Staking and masternodes are the cornerstones of the functioning of blockchains based on proof-of-stake. They are the two main vectors of passive income in the new finance of crypto-assets.
A masternode is a server holding a complete copy of the blockchain and whose purpose is to provide functionalities to the protocol such as validation and securing transaction blocks.
Staking, or Proof-Of-Stake, is a process that help a blockchain network to create blocks and validate transactions.
This complex mechanism maintains and secures the transaction protocol running through validators in the cloud called “masternodes”.
This consensus immobilizes a capital (or collateral) and *rewards with commissions the holder of the validator or the wallet with tokens of the said blockchain.
Participants thus generate new tokens passively with the rewards offered by blockchain networks for immobilizing their capital.
The best synonym for collateral is most likely caution. This is the amount of crypto-assets you choose to immobilize. We could also talk about capital.
The APR, or Annual Percentage Rate, is the percentage of profitability of a masternode or a staking.

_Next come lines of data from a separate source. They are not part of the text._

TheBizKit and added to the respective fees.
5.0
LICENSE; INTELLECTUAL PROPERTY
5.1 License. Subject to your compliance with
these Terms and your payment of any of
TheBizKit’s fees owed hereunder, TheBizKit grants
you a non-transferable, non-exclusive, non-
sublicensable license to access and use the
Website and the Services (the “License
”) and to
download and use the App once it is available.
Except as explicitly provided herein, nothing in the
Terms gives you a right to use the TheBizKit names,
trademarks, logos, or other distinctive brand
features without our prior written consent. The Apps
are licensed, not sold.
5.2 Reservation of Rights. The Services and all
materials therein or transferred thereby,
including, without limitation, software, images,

This number is expressed in % and it varies from one project to another. From this percentage will simply flow the total cumulative amount of rewards over 1 year, in the crypto-asset in which you have invested.
EX: If you buy collateral of 100,000 tokens today, at 25% APR, in 1 year, you will be leading 100,000 + (25% of 100,000) = 125,000 tokens.
The rewards are different depending on the project and the method used (masternodes / stacking / lending / yield farming / …).
These vary from 4% to 50% and can evolve over time downwards or upwards in proportion to the use of said blockchain.
When the network of a crypto-asset uses a masternode, it rewards it. For example, if the reward/block is 1000 tokens and there are one hundred masternodes on the network, each masternode will earn 10 tokens. The mining speed of a block ranges from a few seconds to a few minutes.